A Polícia Civil prendeu nessa quarta-feira (1º) a mãe e o padrasto de uma criança de 9 anos, em Contagem, na Região Metropolitana de Belo Horizonte, por suspeita de abuso sexual.da vítima há pelo menos quatro anos.

O caso começou a ser investigado no último dia 19, quando o pai biológico e uma prima da menina acionaram a polícia. Segundo a delegada Mellina Clemente, a criança gravou um áudio para a avó paterna pedindo ajuda. “A vítima falou para a avó não sentir nojo dela, mas ela tinha percebido que o que acontecia desde quando tinha 5 anos eram abusos sexuais”, afirmou.

O pai biológico é quem tem a guarda da filha, mas a garota passava temporadas na casa da mãe. A delegada explicou que os detidos, que são surdos, têm uma filha de 2 anos, e a grande preocupação da criança era evitar que os abusos também ocorressem com a irmã.

A vítima aponta que as agressões eram cometidas em momentos em que se deitavam para dormir. Além dos abusos diretos, os agentes apuraram também que o casal mantinha relações sexuais na presença da menina. “A vítima também tinha medo de algo acontecer com a irmã de 2 anos, filha do casal preso, enquanto ela não estava lá, pois a mãe e o padrasto também chamavam a irmã mais nova para participar das relações sexuais, o que era impedido pela vítima”, explica a delegada.

DelegadosEquipe da Polícia Civil responsável pelas investigações de abuso sexual contra menina de 9 anos

As investigações apontam que o crime acontecia desde quando a menina tinha cinco anos. Durante o depoimento, a mãe negou o ocorrido o tempo todo. Ela tentou, inclusive, incriminar parentes do pai da criança. Já o padrasto, confessou o crime e detalhou como tudo acontecia.

O suspeito foi preso em casa, no bairro Jardim Vera Cruz, em Contagem. A mãe foi detida no trabalho, no bairro Buritis, região Oeste de Belo Horizonte. Eles vão responder pelos crimes de estupro de vulnerável e prática de relação sexual na presença de criança e adolescente.

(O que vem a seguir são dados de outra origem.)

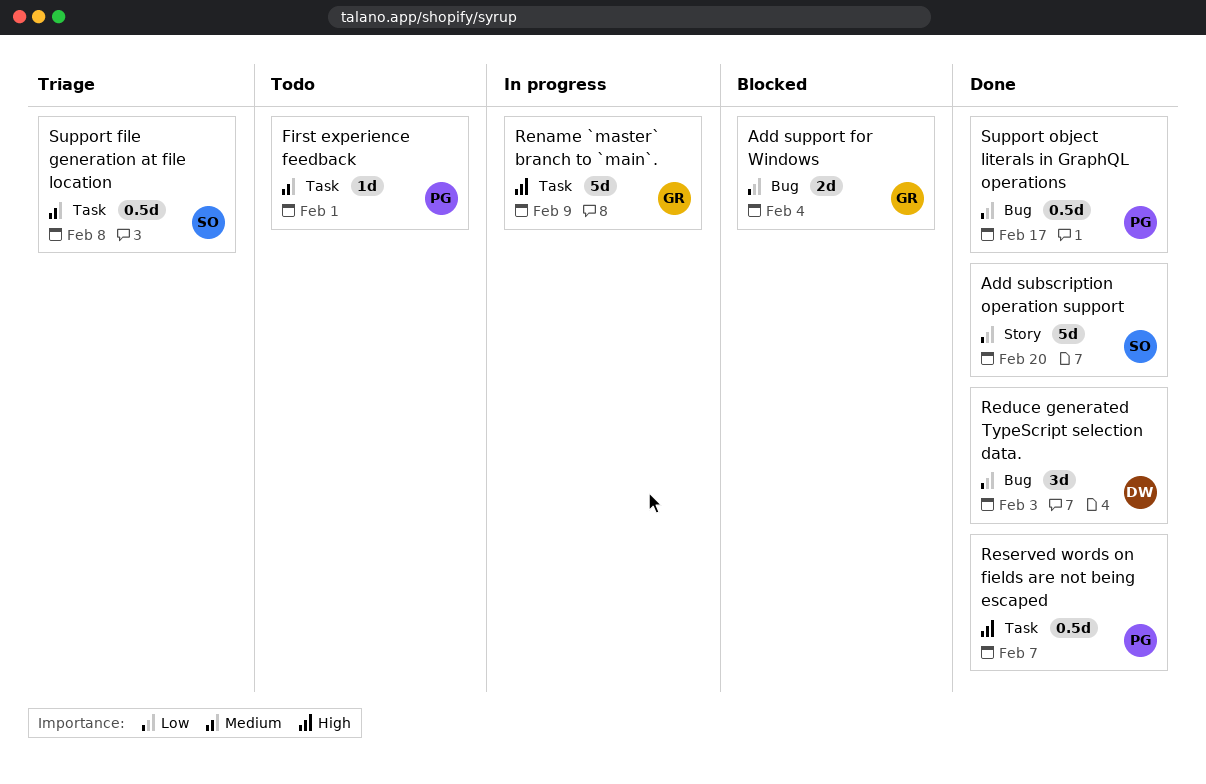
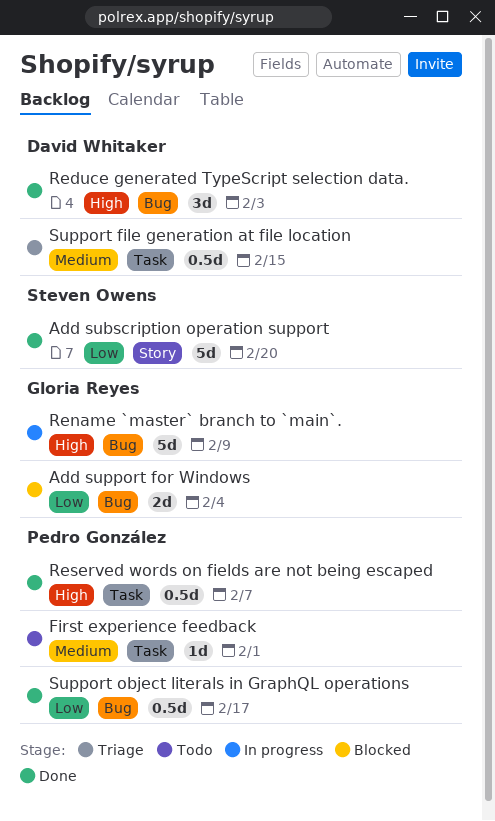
Reduce generated TypeScript selection data., priority: Low -> High
Rename `master` branch to `main`., label: Task -> Bug
Support file generation at file location, owner: Steven Owens -> David Whitaker
Support file generation at file location, due: Feb 8 -> Feb 15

Os policiais também cumpriraram mandado de busca e apreensão na casa dos suspeitos e foram apreendidos aparelhos eletrônicos e vários vídeos pornográficos, inclusive várias fotos da filha menor tomando banho.

Ainda de acordo com Mellina Clemente, a vítima passou por avaliação e foi confirmado danos psicológicos em razão dos abusos. Um exame físico realizado no Instituto Médico-Legal (IML) também constatou ruptura do hímen. “Diante da gravidade dos fatos e do risco envolvendo a irmã mais nova da vítima, a PCMG representou pela prisão preventiva dos suspeitos, que foi deferida e cumprida”, finalizou.